Phthalates are widely distributed in our environment due to their usage in many industries, especially in plastic production, which has become an essential part of daily life. This investigation aimed to assess the potential remedial influence of lutein, a naturally occurring carotenoid, on phthalate-triggered damage to the liver and kidneys. When di-(2-ethylhexyl) phthalate (DEHP) was administered to male albino rats over sixty straight days at a dosage of 200 mg/kg body weight, it resulted in a significant increase in the serum activity of liver enzymes (AST, ALT, and GGT), alpha-fetoprotein, creatinine, and cystatin-C, as well as disruptions in the serum protein profile.
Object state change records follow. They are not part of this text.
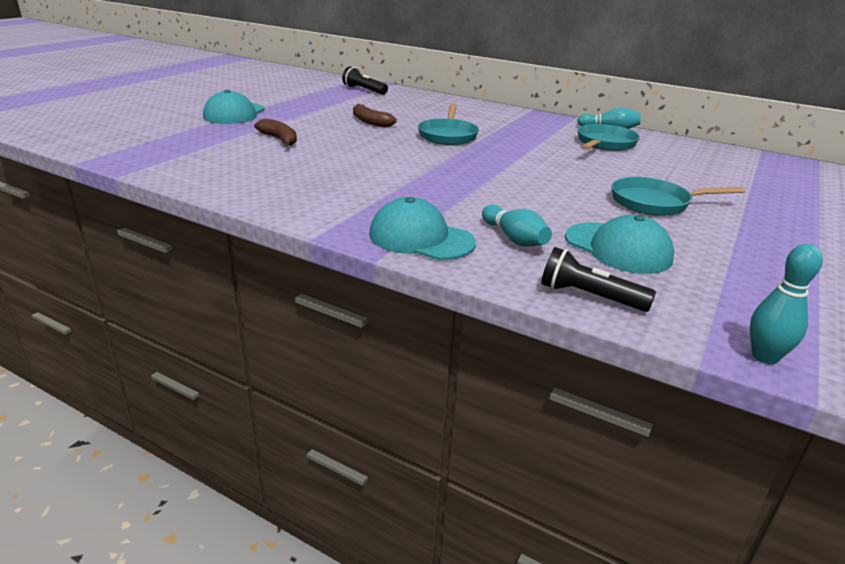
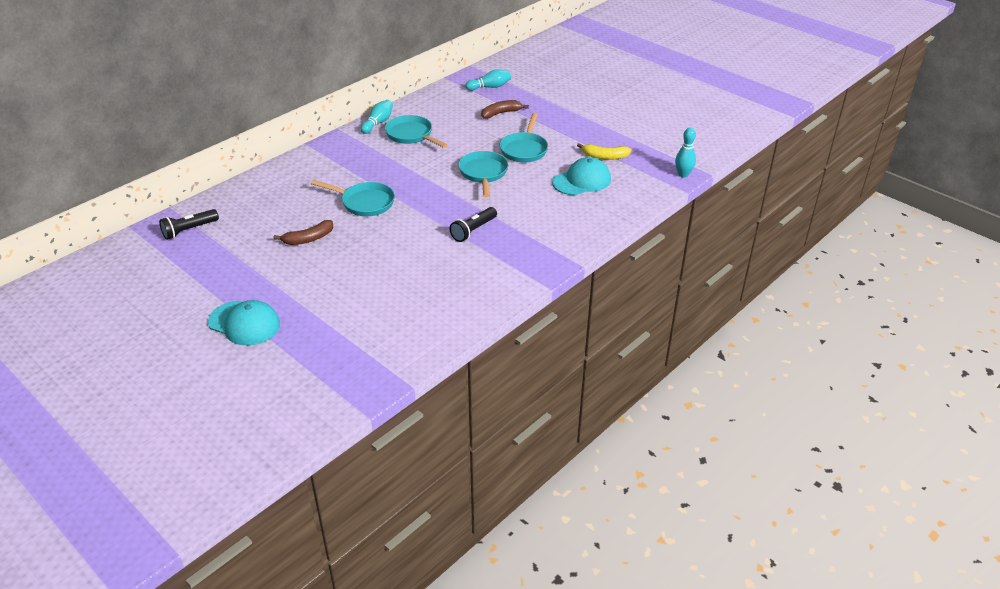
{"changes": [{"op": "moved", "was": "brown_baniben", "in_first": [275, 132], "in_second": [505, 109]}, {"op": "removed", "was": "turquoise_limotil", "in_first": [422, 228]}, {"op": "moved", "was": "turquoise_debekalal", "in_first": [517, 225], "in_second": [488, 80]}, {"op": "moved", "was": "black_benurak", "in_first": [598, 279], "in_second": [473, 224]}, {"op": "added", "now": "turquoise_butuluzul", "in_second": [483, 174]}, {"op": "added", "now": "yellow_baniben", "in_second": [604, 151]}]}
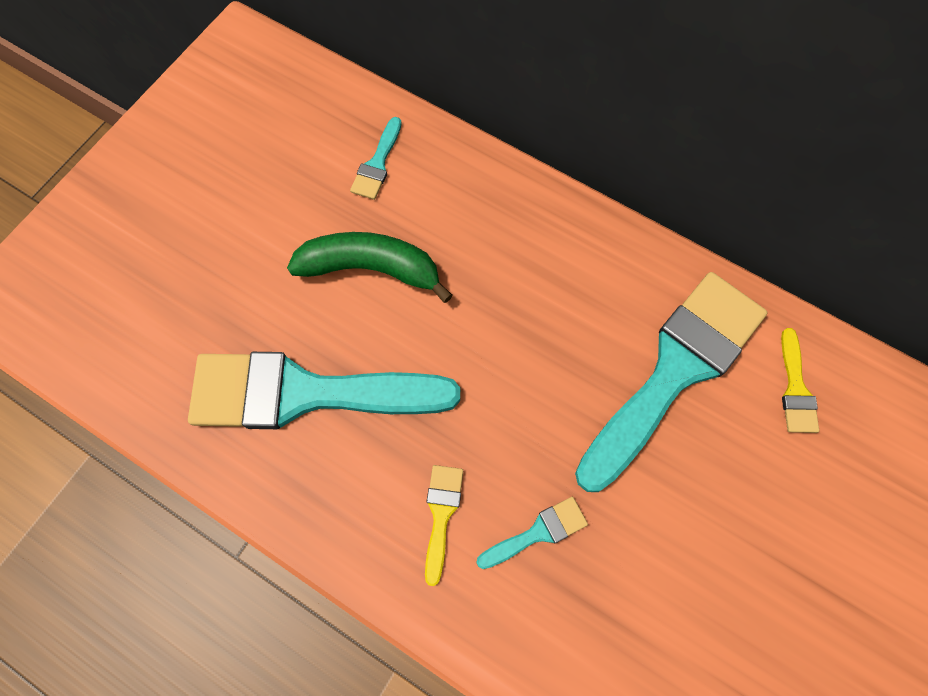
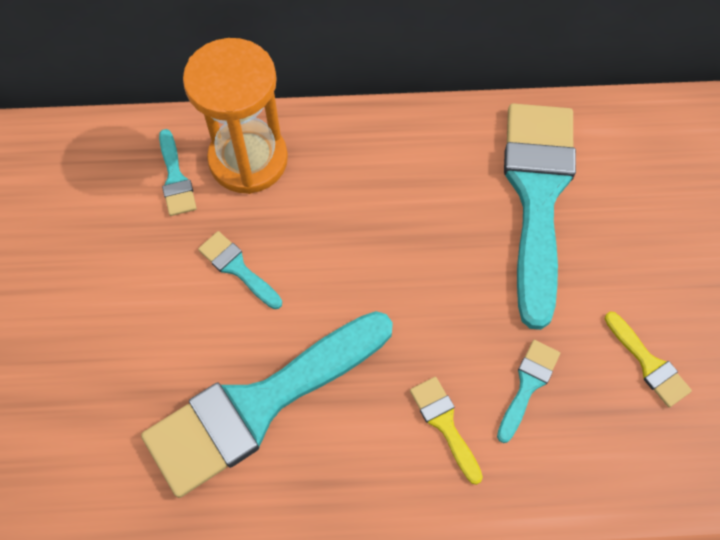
{"changes": [{"op": "replaced", "was": "green_baniben", "now": "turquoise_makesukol", "in_first": [370, 267], "in_second": [240, 270]}, {"op": "moved", "was": "yellow_makesukol", "in_first": [800, 380], "in_second": [648, 360]}, {"op": "added", "now": "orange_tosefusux", "in_second": [235, 116]}]}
In addition, intoxication with DEHP affected hepato-renal tissues' redox balance. It increased the content of some proinflammatory cytokines, nuclear factor kappa B (Nf-κB), and apoptotic marker (caspase-3); likewise, DEHP-induced toxicity and decreased the level of anti-apoptotic protein (Bcl-2) in these tissues. Lutein administration at a dose level of 40 mg/kg b.w efficiently facilitated the changes in serum biochemical constituents, hepato-renal oxidative disturbance, and inflammatory, apoptotic, and histopathological alterations induced by DEHP intoxication. In conclusion, it can be presumed that lutein is protective as a natural carotenoid against DEHP toxicity.